Operation number $$$x$$$ (operations are numbered in order starting from $$$1$$$) is as follows:
- Choose $$$2$$$ different numbers $$$1 \leq u,v \leq n$$$, such that $$$|a_u - a_v|$$$ is divisible by $$$x$$$.
- Add an undirected edge between vertices $$$u$$$ and $$$v$$$ to the graph.
Help Vanya get a connected$$$^{\text{∗}}$$$ graph using the $$$n - 1$$$ operations, or determine that it is impossible.
Input Format:
Each test consists of multiple test cases. The first line contains an integer $$$t$$$ ($$$1 \le t \le 10^{3}$$$) — the number of test cases. Then follows the description of the test cases.
The first line of each test case contains the number $$$n$$$ ($$$1 \leq n \leq 2000$$$) — the number of vertices in the graph.
The second line of each test case contains $$$n$$$ numbers $$$a_1, a_2, \cdots a_n$$$ ($$$1 \leq a_i \leq 10^9$$$).
It is guaranteed that the sum of $$$n$$$ over all test cases does not exceed $$$2000$$$.
Output Format:
For each test case, if there is no solution, then output "No" (without quotes).
Otherwise, output "Yes" (without quotes), and then output $$$n - 1$$$ lines, where in the $$$i$$$-th line, output the numbers $$$u$$$ and $$$v$$$ that need to be chosen for operation $$$i$$$.

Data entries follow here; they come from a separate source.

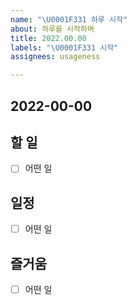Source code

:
 ```yaml
---
name: "\U0001F331 하루 시작"
about: 하루를 시작하며
title: 2022.00.00
labels: "\U0001F331 시작"
assignees: usageness

---
```


## 2022-00-00

## 할 일
- [ ] 어떤 일

## 일정
- [ ] 어떤 일

## 즐거움
- [ ] 어떤 일
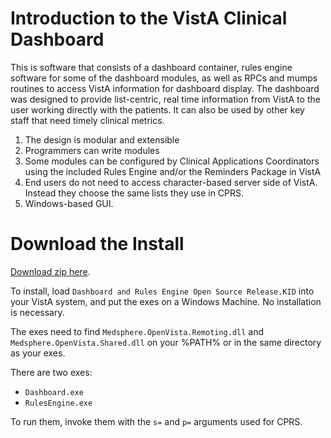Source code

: # Introduction to the VistA Clinical Dashboard
This is software that consists of a dashboard container, rules engine software
for some of the dashboard modules, as well as RPCs and mumps routines to access
VistA information for dashboard display. The dashboard was designed to provide
list-centric, real time information from VistA to the user working directly
with the patients. It can also be used by other key staff that need timely
clinical metrics.

 1. The design is modular and extensible
 2. Programmers can write modules
 3. Some modules can be configured by Clinical Applications Coordinators using
    the included Rules Engine and/or the Reminders Package in VistA
 4. End users do not need to access character-based server side of VistA.
    Instead they choose the same lists they use in CPRS.
 5. Windows-based GUI.

# Download the Install
[Download zip here](https://github.com/WorldVistA/Dashboard-And-Rules-Engine/releases/download/1.0.0.5/GUIs-dlls-KIDs.zip).

To install, load `Dashboard and Rules Engine Open Source Release.KID` into your
VistA system, and put the exes on a Windows Machine. No installation is necessary.

The exes need to find `Medsphere.OpenVista.Remoting.dll` and
`Medsphere.OpenVista.Shared.dll` on your %PATH% or in the same directory as
your exes.

There are two exes:

 * `Dashboard.exe`
 * `RulesEngine.exe`

To run them, invoke them with the `s=` and `p=` arguments used for CPRS.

You can output each letter in any case (for example, the strings "yEs", "yes", "Yes", and "YES" will be recognized as a positive answer).
Note:
Let's consider the second test case.
- First operation $$$(x = 1)$$$: we can connect vertices $$$4$$$ and $$$1$$$, since $$$|a_4 - a_1| = |13 - 99| = |-86| = 86$$$, and $$$86$$$ is divisible by $$$1$$$.
- Second operation $$$(x = 2)$$$: we can connect vertices $$$2$$$ and $$$1$$$, since $$$|a_2 - a_1| = |7 - 99| = |-92| = 92$$$, and $$$92$$$ is divisible by $$$2$$$.
- Third operation $$$(x = 3)$$$: we can connect vertices $$$3$$$ and $$$2$$$, since $$$|a_3 - a_2| = |1 - 7| = |-6| = 6$$$, and $$$6$$$ is divisible by $$$3$$$.